Flags of Our Fathers Review
In the first part of Clint Eastwood's double bill we learn that war is hell. Indeed, many other films and numerous other filmmakers, writers and politicians have been spreading that happy sentiment for generations – but at least Eastwood has tried to offer a more layered portrayal of war and its consequences. Flags of Our Fathers, the first part of Eastwood's opus that focuses on the events on the island of Iwo Jima during the Second World War, is filmed with a pro-American standpoint and focuses – briefly – on the enduring hell of the battlefield whilst cutting away, across thousands of miles, to depict the way of life back in the United States.
Propaganda, such a vital tool that Dr Goebbels created a Nazi ministry just for its propagation, is shown to be the foundations of not just the German and Japanese war effort, but also that of the Americans'. We witness young soldiers taken away from the frontlines in order to promote themselves – and the U.S. Army – after a photograph of them raising the Stars and Stripes on Iwo Jima captures the hearts and minds of the American people. And, as the White House and DoD soon realised, millions of previously-disillusioned American taxpayers were suddenly prepared to invest in the war effort after finding the chance to project their own hopes and fears onto this blank canvas of brave American soldier fodder.
Eastwood, longtime acting legend and a relative newcomer to the world of substantive cinema, comes to this project fresh from critical and commercial success. His last film, Million Dollar Baby was a quiet, introspective picture that had its failings – most of them textual – but he still managed to find the narrative's voice and connect with its meaning. Here, with Flags of Our Fathers, many expected a compelling war film that would sweep the board come Oscar time. Much to my own disappointment, neither of those predictions came true.
You see, the greatest problem with this film is Paul Haggis.
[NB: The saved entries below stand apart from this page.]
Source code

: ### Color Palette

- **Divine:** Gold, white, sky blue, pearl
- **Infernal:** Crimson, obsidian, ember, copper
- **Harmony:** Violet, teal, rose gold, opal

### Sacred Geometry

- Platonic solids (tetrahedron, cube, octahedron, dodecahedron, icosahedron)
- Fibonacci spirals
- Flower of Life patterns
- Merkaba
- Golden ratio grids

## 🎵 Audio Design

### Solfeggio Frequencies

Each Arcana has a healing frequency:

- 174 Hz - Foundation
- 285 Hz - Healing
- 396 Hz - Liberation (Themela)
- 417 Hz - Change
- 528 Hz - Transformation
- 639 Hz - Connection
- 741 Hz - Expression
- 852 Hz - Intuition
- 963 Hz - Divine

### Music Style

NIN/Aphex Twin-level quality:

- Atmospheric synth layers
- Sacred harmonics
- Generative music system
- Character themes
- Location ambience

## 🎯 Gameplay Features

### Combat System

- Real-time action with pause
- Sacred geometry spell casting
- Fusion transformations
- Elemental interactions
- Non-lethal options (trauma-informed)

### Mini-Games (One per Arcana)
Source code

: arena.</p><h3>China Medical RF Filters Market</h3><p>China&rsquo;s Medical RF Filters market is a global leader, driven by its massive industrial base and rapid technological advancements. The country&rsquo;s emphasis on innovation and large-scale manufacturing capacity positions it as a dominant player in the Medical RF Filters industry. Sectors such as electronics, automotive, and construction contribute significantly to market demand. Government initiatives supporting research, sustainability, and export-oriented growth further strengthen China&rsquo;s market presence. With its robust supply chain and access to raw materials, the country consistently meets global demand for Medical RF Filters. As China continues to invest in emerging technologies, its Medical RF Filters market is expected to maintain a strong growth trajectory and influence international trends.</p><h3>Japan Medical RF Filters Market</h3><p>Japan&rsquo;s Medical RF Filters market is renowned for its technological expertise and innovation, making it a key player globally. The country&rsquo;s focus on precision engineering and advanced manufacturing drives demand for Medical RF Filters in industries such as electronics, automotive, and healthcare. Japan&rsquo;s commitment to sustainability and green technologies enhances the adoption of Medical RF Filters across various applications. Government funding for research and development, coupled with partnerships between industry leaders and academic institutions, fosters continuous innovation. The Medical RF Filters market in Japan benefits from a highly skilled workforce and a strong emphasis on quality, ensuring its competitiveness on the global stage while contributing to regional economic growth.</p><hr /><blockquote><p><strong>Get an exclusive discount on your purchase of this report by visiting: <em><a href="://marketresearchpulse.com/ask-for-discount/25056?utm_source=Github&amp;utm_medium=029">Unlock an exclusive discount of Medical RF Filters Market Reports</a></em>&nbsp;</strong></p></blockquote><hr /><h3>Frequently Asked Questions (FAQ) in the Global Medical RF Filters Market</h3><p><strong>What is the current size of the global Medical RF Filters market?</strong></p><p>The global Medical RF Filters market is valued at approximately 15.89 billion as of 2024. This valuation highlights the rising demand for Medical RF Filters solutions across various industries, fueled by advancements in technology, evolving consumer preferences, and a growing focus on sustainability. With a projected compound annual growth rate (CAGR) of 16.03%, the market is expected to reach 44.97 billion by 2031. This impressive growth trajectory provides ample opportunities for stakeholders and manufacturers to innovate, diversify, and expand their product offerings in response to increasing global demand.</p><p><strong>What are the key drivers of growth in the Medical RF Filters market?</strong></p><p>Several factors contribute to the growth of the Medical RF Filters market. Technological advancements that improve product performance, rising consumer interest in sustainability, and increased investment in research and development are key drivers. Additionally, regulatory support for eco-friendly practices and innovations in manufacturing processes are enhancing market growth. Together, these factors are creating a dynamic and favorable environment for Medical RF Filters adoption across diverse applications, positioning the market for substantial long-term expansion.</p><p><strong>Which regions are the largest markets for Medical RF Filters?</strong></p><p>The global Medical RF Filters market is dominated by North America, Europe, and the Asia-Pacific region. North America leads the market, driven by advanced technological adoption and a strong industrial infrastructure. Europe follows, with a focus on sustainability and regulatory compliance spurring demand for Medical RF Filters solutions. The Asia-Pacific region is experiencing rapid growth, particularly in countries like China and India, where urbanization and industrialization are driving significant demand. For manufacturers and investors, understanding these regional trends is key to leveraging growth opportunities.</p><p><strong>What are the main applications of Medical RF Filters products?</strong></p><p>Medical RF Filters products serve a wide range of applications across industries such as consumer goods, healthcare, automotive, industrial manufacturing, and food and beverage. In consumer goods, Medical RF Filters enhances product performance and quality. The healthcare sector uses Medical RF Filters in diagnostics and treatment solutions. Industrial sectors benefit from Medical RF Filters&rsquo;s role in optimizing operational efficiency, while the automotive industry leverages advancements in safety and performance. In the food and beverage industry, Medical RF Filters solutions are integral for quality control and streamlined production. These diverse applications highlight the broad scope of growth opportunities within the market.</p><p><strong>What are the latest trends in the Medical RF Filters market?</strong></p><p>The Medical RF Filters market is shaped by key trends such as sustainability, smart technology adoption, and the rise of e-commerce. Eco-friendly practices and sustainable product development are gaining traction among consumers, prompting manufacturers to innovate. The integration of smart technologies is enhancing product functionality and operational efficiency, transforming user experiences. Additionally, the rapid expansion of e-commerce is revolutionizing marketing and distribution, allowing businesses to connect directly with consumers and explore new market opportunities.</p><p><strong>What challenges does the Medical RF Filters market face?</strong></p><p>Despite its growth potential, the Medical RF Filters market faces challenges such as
Haggis, an Oscar-winning screenwriter and Oscar-nominated director, burst onto the scene with the aforementioned Million Dollar Baby before producing the critically-divisive Crash in 2005. His screenwriting style is one of mawkish emotion and multi-layered plot strands which he desperately tries to tie up in a neat bow, and whilst this reviewer will happily confess to being suckered in by the guilty pleasure that was Crash, Flags of Our Fathers rams an already-obvious message down the viewer's throat whilst juggling so many balls in the air, they all come crashing down. By ducking and weaving across time periods and geographical locations, Eastwood cannot find the focal point of his story. Is it Ryan Phillippe, the Hollywood pretty boy who carries a weight of emotion and conscience on his shoulders? Or is it Adam Beach, the talented character actor who portrays a Native American and thus, according to the filmmakers' handbook, should be thrust centre stage as a chance for some "eye-opening" racial examination?
Indeed, the cast of characters is bulging and the narrative cannot find any common ground. Every element of the film is handled with the professionalism you have come to expect from Eastwood, but the film's heart, and the film's soul, seems to be missing. What makes me wonder is how this was achieved considering the potential of the source material.
Fortunately the film has some strong points. Eastwood's direction during the (limited) battle sequences is stunning, and whilst some might liken it to Spielberg's achievements from 1998's Saving Private Ryan (the comparison is quite valid), Eastwood manages to capture the intensity and barbarity of being fired on by an unknown enemy with skill and conviction. Similarly, the direction for the rest of the film is equally as impressive. In addition, the acting is largely excellent – especially from the relative newcomer Adam Beach – and the production design is gorgeous.
I haven't yet seen Letters from Iwo Jima, this film's Siamese twin. But, as the film's producers were so keen for each film to be viewed individually, I must review Flags of Our Fathers on its own merits. As it stands, I am grateful that a filmmaker has drawn attention to other aspects of the huge American war effort, but I just question whether film was an appropriate medium in which to tackle so many different issues. Television would have been far more suitable. Regardless of this criticism, I applaud the technical achievements of the filmmakers and the film does show moments of excellence; overall, however, Eastwood could have offered a whole lot more.
Released back in February, this single-disc edition precedes the forthcoming two-disc special edition in May. Devoid of any extras, the menus look good and work well. English and Spanish subtitles are provided for the hard of hearing.
Presented in 2.35:1 anamorphic widescreen, the image looks very good indeed. The mixture of washed-out colours and a deeper, more sumptuous palette for the scenes in America are reproduced without any problems. Clarity is good for the most part and only the odd moment of aliasing is present. Similarly, the 5.1 surround mix is excellent and it springs to life during the bombastic scenes on the beaches. There is also a 5.1 soundtrack in French.
None – but a two-disc edition is also available.
A significant misfire on the part of Clint Eastwood, Flags of Our Fathers is still worth a viewing. At times it is gripping, at others flaccid. Nevertheless, it's a different slice of war documentation and for that, I suppose, the filmmakers are to be credited. This disc, meanwhile, is very good technically but non-existent in the extra material stakes.